Return the lines of the data below exactly. Start at the first and end with the line containing "book stack: none".
━━━━━━━━━━━━━━━━
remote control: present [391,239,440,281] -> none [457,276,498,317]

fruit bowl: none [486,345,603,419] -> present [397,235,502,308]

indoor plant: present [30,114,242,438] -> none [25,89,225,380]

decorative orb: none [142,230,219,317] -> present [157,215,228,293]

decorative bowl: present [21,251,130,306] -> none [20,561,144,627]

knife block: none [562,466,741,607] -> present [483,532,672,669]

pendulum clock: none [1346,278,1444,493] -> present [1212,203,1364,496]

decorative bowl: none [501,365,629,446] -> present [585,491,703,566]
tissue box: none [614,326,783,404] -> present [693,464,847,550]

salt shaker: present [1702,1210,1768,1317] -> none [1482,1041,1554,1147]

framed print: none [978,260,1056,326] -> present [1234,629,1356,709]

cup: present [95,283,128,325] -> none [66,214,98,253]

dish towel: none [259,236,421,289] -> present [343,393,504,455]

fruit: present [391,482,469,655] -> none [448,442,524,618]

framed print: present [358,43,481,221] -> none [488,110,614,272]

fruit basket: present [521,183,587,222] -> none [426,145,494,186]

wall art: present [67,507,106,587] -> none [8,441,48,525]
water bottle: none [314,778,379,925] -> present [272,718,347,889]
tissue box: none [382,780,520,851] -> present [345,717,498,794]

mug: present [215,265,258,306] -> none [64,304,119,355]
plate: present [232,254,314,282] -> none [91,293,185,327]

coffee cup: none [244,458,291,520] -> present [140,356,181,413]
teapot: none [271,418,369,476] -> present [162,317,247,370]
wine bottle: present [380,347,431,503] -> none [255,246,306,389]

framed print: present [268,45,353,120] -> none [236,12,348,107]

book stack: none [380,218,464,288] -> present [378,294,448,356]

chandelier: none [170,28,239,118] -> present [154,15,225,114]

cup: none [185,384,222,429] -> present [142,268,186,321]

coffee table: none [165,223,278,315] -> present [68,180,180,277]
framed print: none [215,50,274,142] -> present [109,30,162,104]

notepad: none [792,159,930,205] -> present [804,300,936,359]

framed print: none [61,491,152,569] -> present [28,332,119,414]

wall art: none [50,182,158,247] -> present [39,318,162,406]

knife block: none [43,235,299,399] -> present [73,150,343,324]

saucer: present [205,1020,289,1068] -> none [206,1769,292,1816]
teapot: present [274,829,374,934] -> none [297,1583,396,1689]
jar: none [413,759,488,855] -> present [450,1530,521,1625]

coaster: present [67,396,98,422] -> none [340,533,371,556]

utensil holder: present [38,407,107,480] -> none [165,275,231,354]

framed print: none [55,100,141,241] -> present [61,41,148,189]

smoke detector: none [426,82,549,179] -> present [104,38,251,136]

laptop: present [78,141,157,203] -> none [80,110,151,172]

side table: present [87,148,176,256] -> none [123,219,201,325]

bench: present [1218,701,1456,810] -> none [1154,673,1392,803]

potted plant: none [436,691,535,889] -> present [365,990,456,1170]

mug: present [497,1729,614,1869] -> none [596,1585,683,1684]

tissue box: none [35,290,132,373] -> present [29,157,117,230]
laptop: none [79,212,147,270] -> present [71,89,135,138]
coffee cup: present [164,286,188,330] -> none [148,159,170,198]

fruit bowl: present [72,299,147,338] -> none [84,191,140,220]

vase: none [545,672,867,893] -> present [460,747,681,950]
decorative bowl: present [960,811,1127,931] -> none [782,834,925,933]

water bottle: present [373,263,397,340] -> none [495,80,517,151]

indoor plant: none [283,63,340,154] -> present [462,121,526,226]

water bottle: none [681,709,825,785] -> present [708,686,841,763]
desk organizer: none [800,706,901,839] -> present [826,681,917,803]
━━━━━━━━━━━━━━━━
▶ _RESPONSE TO THIS EXERCISE_:
remote control: present [391,239,440,281] -> none [457,276,498,317]

fruit bowl: none [486,345,603,419] -> present [397,235,502,308]

indoor plant: present [30,114,242,438] -> none [25,89,225,380]

decorative orb: none [142,230,219,317] -> present [157,215,228,293]

decorative bowl: present [21,251,130,306] -> none [20,561,144,627]

knife block: none [562,466,741,607] -> present [483,532,672,669]

pendulum clock: none [1346,278,1444,493] -> present [1212,203,1364,496]

decorative bowl: none [501,365,629,446] -> present [585,491,703,566]
tissue box: none [614,326,783,404] -> present [693,464,847,550]

salt shaker: present [1702,1210,1768,1317] -> none [1482,1041,1554,1147]

framed print: none [978,260,1056,326] -> present [1234,629,1356,709]

cup: present [95,283,128,325] -> none [66,214,98,253]

dish towel: none [259,236,421,289] -> present [343,393,504,455]

fruit: present [391,482,469,655] -> none [448,442,524,618]

framed print: present [358,43,481,221] -> none [488,110,614,272]

fruit basket: present [521,183,587,222] -> none [426,145,494,186]

wall art: present [67,507,106,587] -> none [8,441,48,525]
water bottle: none [314,778,379,925] -> present [272,718,347,889]
tissue box: none [382,780,520,851] -> present [345,717,498,794]

mug: present [215,265,258,306] -> none [64,304,119,355]
plate: present [232,254,314,282] -> none [91,293,185,327]

coffee cup: none [244,458,291,520] -> present [140,356,181,413]
teapot: none [271,418,369,476] -> present [162,317,247,370]
wine bottle: present [380,347,431,503] -> none [255,246,306,389]

framed print: present [268,45,353,120] -> none [236,12,348,107]

book stack: none [380,218,464,288] -> present [378,294,448,356]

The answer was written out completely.